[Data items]

BEGIN

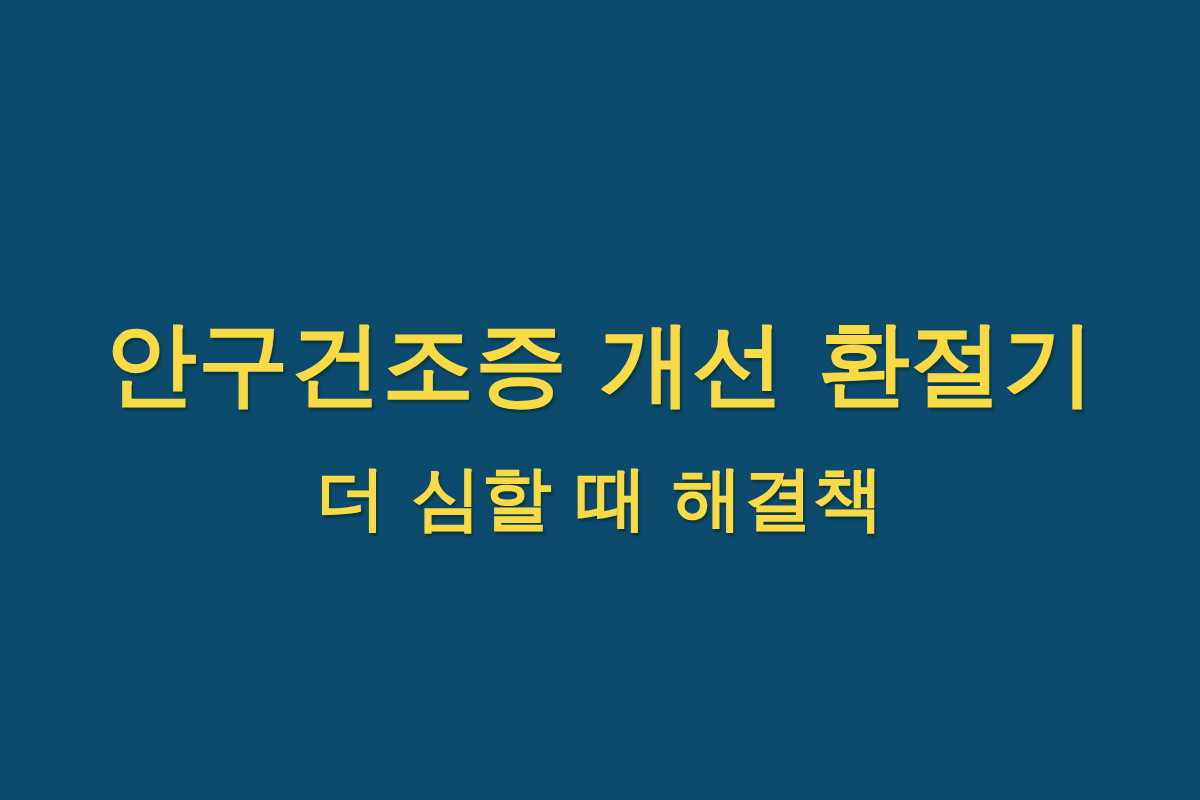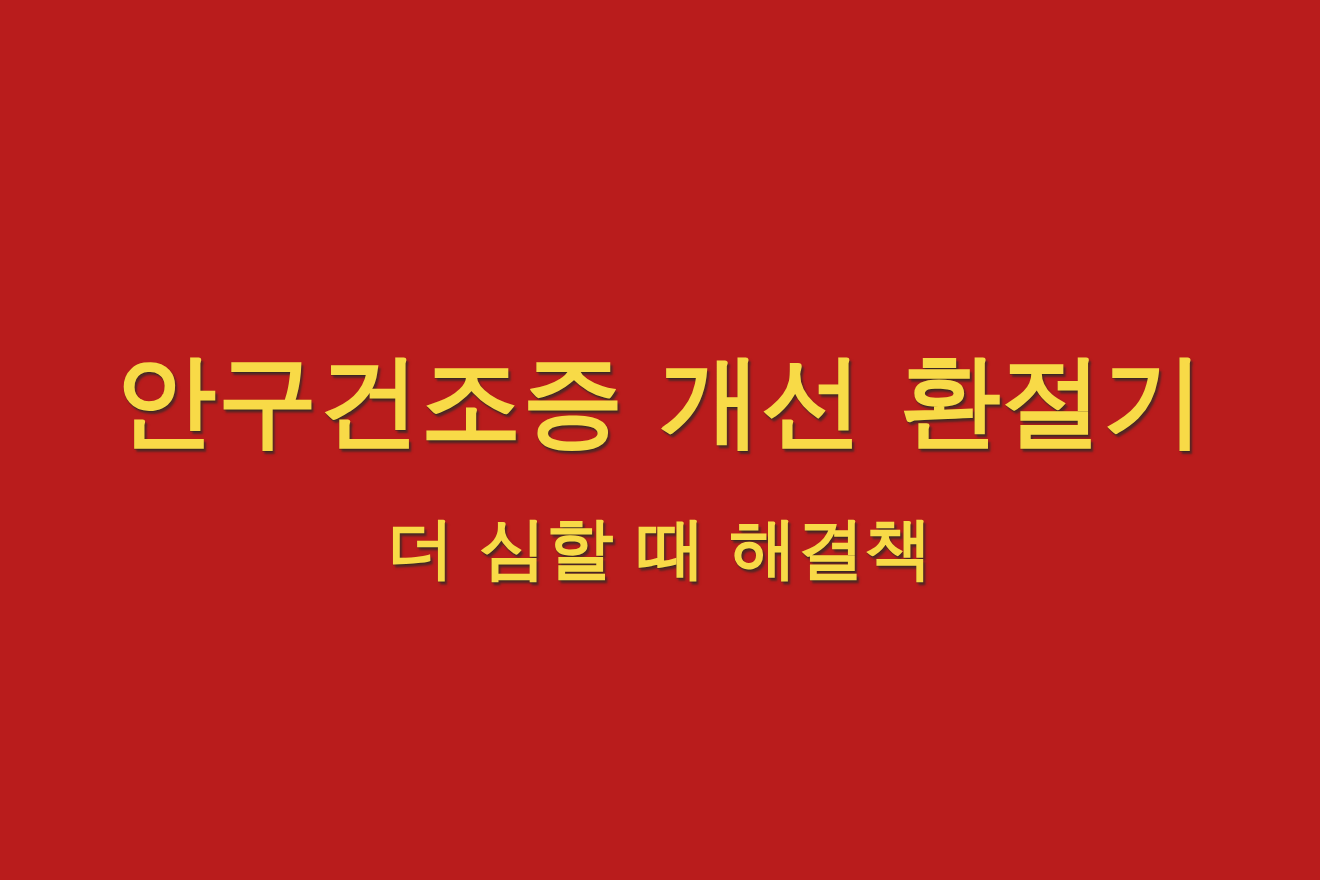--- a/index.html
+++ b/index.html
@@ -66,7 +66,7 @@
 </head>
 <body>
 
-<div class="card" style="background-color: #b91c1c;">
+<div class="card" style="background-color: #0c4a6e;">
 
   <div class="title-block">
     <span class="title-line title-line--1" style="color: rgb(248, 218, 71); font-size: 92.0769px;">안구건조증 개선 환절기</span>

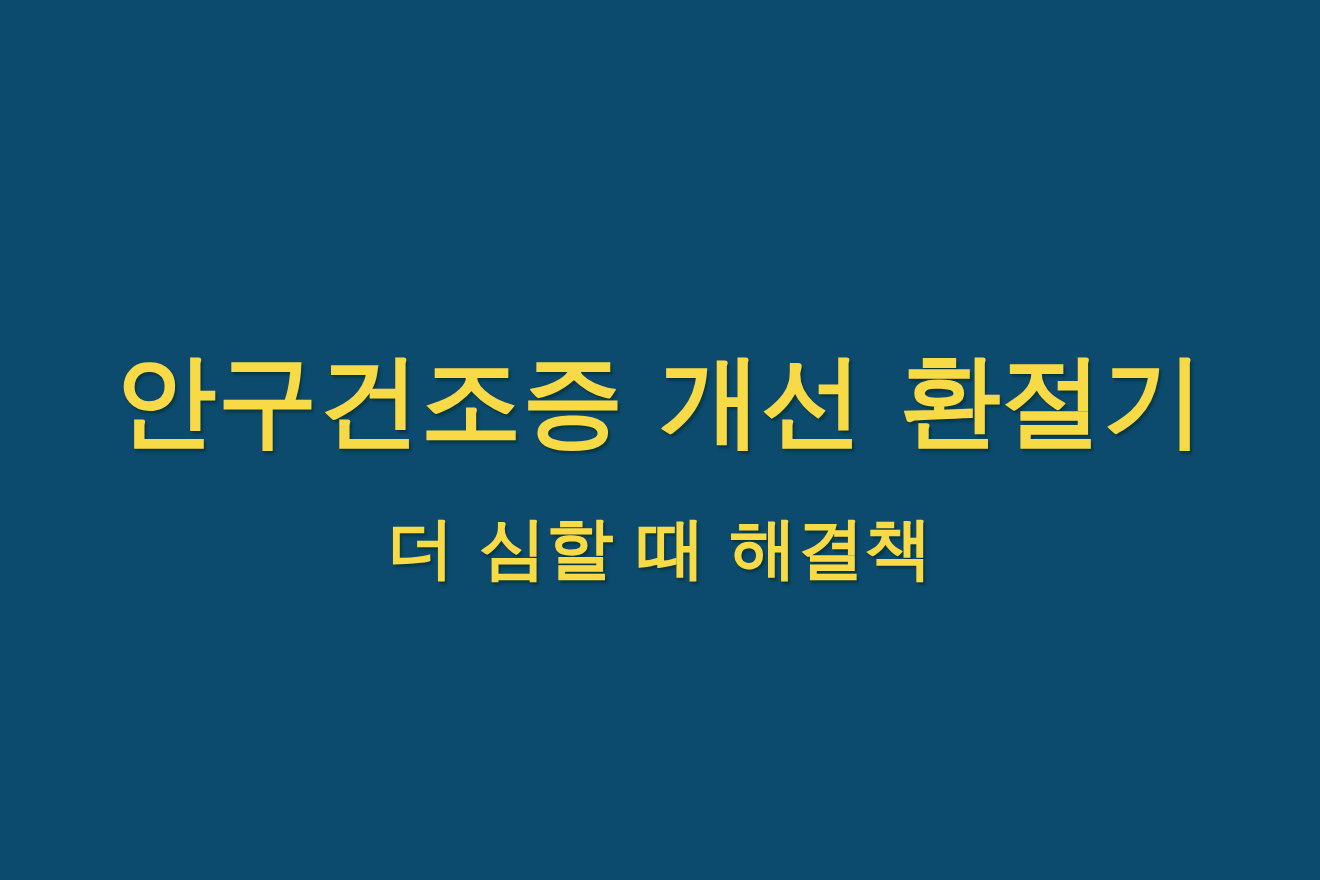--- a/index.html
+++ b/index.html
@@ -70,7 +70,7 @@
 
   <div class="title-block">
     <span class="title-line title-line--1" style="color: rgb(248, 218, 71); font-size: 92.0769px;">안구건조증 개선 환절기</span>
-    <span class="title-line title-line--2" style="color: rgb(248, 218, 71); font-size: 61px;">더 심할 때 해결책</span>
+    <span class="title-line title-line--2" style="color: rgb(248, 218, 71); font-size: 70px;">더 심할 때 해결책</span>
   </div>
 
 </div>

END

» Required work: Repeat the data above exactly, leaving out any pictures it holds.

» Exercise output:
--- a/index.html
+++ b/index.html
@@ -66,7 +66,7 @@
 </head>
 <body>
 
-<div class="card" style="background-color: #b91c1c;">
+<div class="card" style="background-color: #0c4a6e;">
 
   <div class="title-block">
     <span class="title-line title-line--1" style="color: rgb(248, 218, 71); font-size: 92.0769px;">안구건조증 개선 환절기</span>

--- a/index.html
+++ b/index.html
@@ -70,7 +70,7 @@
 
   <div class="title-block">
     <span class="title-line title-line--1" style="color: rgb(248, 218, 71); font-size: 92.0769px;">안구건조증 개선 환절기</span>
-    <span class="title-line title-line--2" style="color: rgb(248, 218, 71); font-size: 61px;">더 심할 때 해결책</span>
+    <span class="title-line title-line--2" style="color: rgb(248, 218, 71); font-size: 70px;">더 심할 때 해결책</span>
   </div>
 
 </div>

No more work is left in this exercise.